Jakarta – Prolegnas 2020 yang telah disepakati oleh Menkumham, Baleg DPR dan Panitia Perancang UU DPD RI tanggal 16 Januari 2016, memuat 4 RUU yang akan di bahas dengan metode Omnibus Law antara lain RUU Kefarmasian, RUU Ketentuan dan Fasilitas Perpajakan untuk Penguatan Perekonomian , RUU Cipta Lapangan Kerja dan RUU Ibukota Negara, Daftar Prolegnas ini tentunya akan ditetapkan dalam paripurna DPR menjadi Prolegnas 2020.
Merespon terkait dengan ramainya issue mengenai Omnibus Law, Sekjen Ikatan Sarjana Rakyat Indonesia, Cahyo Gani Saputro, memberikan catatan penting yaitu metode atau cara pembahasan dan perancangan Undang-Undang dengan Omnibus Law harus tetap memperhatikan Undang-Undang Pembentukan Peraturan Perundangan – Undangan (PPP). Bahwa memang pada tingkat global kontrak bisnis dan sejenisnya bertumpu pada arbitrase yang menggunakan pendekatan sebagaimana sistem yang berjalan di negara penganut common law, secara historis dan perjalanan sistem hukum kita lebih cenderung ke Civil Law, dalam Civil Law juga dikenal Kodifikasi yang lebih sistematis dan terpadu.
Memang sejak Amandemen UUD 1945 tradisi sistem hukum common law mencoba mempengaruhi sistem hukum ketatanegaraan kita walau akhirnya potret sekarang seperti bikameral tidak bisa menembus sistem ketatanegaraan kita karena kita penganut negara kesatuan atau unikameral. Namun perlu diketahui bersama para pendiri negara ini tidak menggunakan Civil Law murni dalam ketatanegaraan kita dalam UUD 1945 namun lebih condong quasi atau semi presidensiil sebagai tesis para pendiri bangsa.
Oleh karena itu di dalam menyikapi metode Omnibus ini perangkat pembentuk Undang undang juga harus dapat menyelaraskan antara metode kodifikasi dan metode Omnibus menjadi suatu quasi yang juga selaras dengan Undang-Undang Pembentuk Peraturan Perundang undangan ujar Sekjen DPN ISRI ini.

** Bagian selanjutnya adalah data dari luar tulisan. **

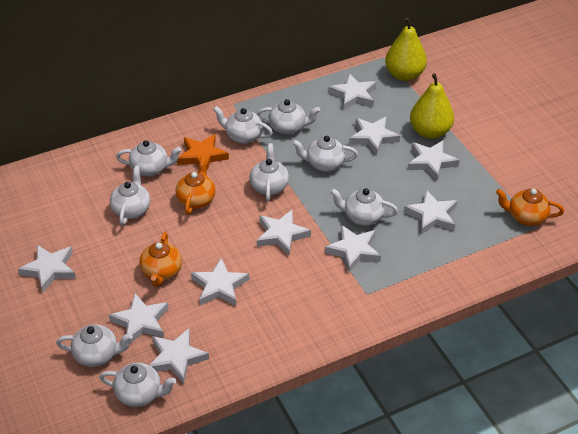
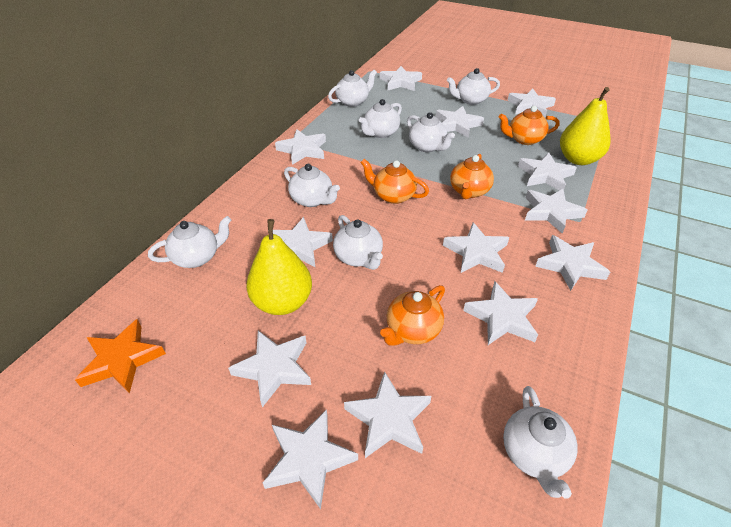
orange teapot: [139,232,182,287] [176,156,216,215] [496,189,564,226] = 3 -> [360,159,429,204] [380,285,445,346] [450,154,494,199] [499,106,560,145] = 4
white star: [18,245,76,292] [109,293,169,344] [150,328,209,384] [191,258,249,306] [257,210,311,256] [325,225,381,272] [329,73,376,110] [349,117,400,155] [403,190,457,234] [407,140,460,181] = 10 -> [228,331,311,407] [263,409,358,509] [273,217,333,267] [275,129,326,165] [344,372,431,458] [380,66,422,91] [436,106,484,138] [443,222,509,273] [463,281,538,345] [507,89,556,118] [518,152,577,190] [525,189,587,234] [535,235,610,291] = 13
white teapot: [56,324,133,367] [99,363,176,407] [110,166,150,225] [116,140,181,177] [213,106,273,144] [249,143,289,201] [257,99,320,135] [292,136,358,172] [330,188,398,226] = 9 -> [148,216,231,268] [284,164,340,207] [328,70,377,107] [333,215,383,270] [359,99,402,138] [407,112,455,152] [447,68,500,105] [503,386,577,499] = 8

Selain itu Cahyo juga mengingatkan bahwa dengan pola Omnibus Law adanya penghapusan atau dinyatakan tidak berlakunya pasal dan ayat UU terdampak, masuk kategori perubahan UU atau legislatif review, yang harus mendasarkan pada UU PPP (Peraturan Pembentukan Perundangan Undangan), oleh karena itu pentingnya sinkronisasi antara metode Omnibus, Kodifikasi dan UU PPP ungkap Sekjen DPN ISRI ini dibilangan Jakarta (20/1/20).